-- WORKING DATA follows --

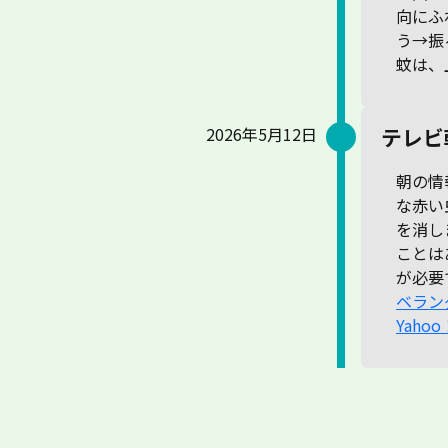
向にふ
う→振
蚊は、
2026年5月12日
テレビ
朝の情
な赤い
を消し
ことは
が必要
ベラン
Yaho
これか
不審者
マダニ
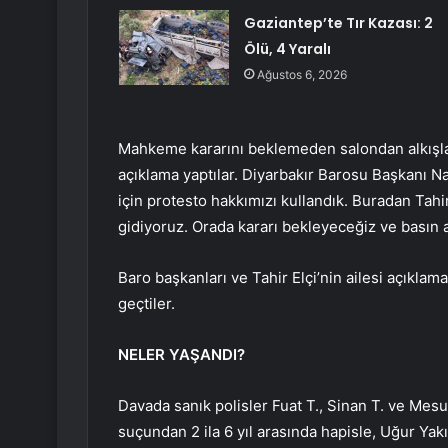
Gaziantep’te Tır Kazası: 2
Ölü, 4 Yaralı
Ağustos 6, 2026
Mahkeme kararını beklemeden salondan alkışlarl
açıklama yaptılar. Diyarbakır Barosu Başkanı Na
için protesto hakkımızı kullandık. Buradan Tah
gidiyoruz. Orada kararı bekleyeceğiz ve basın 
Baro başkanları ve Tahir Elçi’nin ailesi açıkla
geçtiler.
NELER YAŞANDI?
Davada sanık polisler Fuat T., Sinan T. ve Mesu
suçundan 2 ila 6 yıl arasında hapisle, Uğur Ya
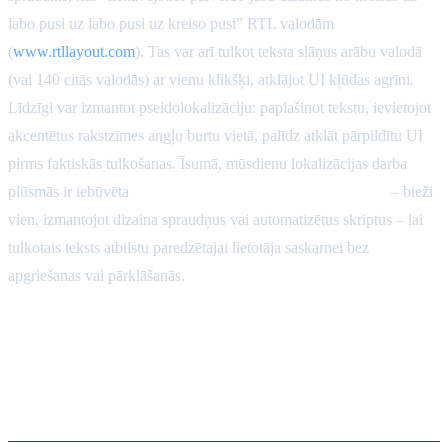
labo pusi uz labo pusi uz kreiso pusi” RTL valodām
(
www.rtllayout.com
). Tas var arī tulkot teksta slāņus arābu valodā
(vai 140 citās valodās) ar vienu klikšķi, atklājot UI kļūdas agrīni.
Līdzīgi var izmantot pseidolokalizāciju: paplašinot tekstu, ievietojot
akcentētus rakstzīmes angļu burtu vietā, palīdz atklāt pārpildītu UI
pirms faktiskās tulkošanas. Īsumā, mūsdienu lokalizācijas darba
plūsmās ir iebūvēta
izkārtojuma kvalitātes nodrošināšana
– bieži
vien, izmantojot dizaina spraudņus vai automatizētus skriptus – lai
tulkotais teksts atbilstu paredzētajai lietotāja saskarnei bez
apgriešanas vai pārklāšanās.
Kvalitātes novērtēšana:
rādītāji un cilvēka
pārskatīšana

-- WORKING DATA concluded --
-- WORKING DATA follows --

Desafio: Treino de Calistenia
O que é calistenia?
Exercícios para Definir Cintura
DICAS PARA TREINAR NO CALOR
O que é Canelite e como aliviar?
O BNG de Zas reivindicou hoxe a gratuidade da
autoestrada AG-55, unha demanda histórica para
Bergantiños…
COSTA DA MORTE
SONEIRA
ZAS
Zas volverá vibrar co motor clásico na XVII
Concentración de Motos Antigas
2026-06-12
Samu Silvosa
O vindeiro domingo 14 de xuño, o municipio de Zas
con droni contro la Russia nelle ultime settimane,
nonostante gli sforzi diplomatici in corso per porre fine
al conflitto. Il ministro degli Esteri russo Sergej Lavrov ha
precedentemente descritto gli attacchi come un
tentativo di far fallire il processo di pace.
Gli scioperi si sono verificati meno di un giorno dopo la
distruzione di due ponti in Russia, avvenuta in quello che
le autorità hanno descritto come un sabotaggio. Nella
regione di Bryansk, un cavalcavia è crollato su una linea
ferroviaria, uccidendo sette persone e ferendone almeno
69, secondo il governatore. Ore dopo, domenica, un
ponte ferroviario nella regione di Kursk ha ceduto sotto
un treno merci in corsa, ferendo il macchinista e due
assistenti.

-- WORKING DATA concluded --

Using the listing above, copy exactly the line that contains "akcentētus rakstzīmes angļu", the line that contains "pārskatīšana", and each line that falls between them.

akcentētus rakstzīmes angļu burtu vietā, palīdz atklāt pārpildītu UI
pirms faktiskās tulkošanas. Īsumā, mūsdienu lokalizācijas darba
plūsmās ir iebūvēta
izkārtojuma kvalitātes nodrošināšana
– bieži
vien, izmantojot dizaina spraudņus vai automatizētus skriptus – lai
tulkotais teksts atbilstu paredzētajai lietotāja saskarnei bez
apgriešanas vai pārklāšanās.
Kvalitātes novērtēšana:
rādītāji un cilvēka
pārskatīšana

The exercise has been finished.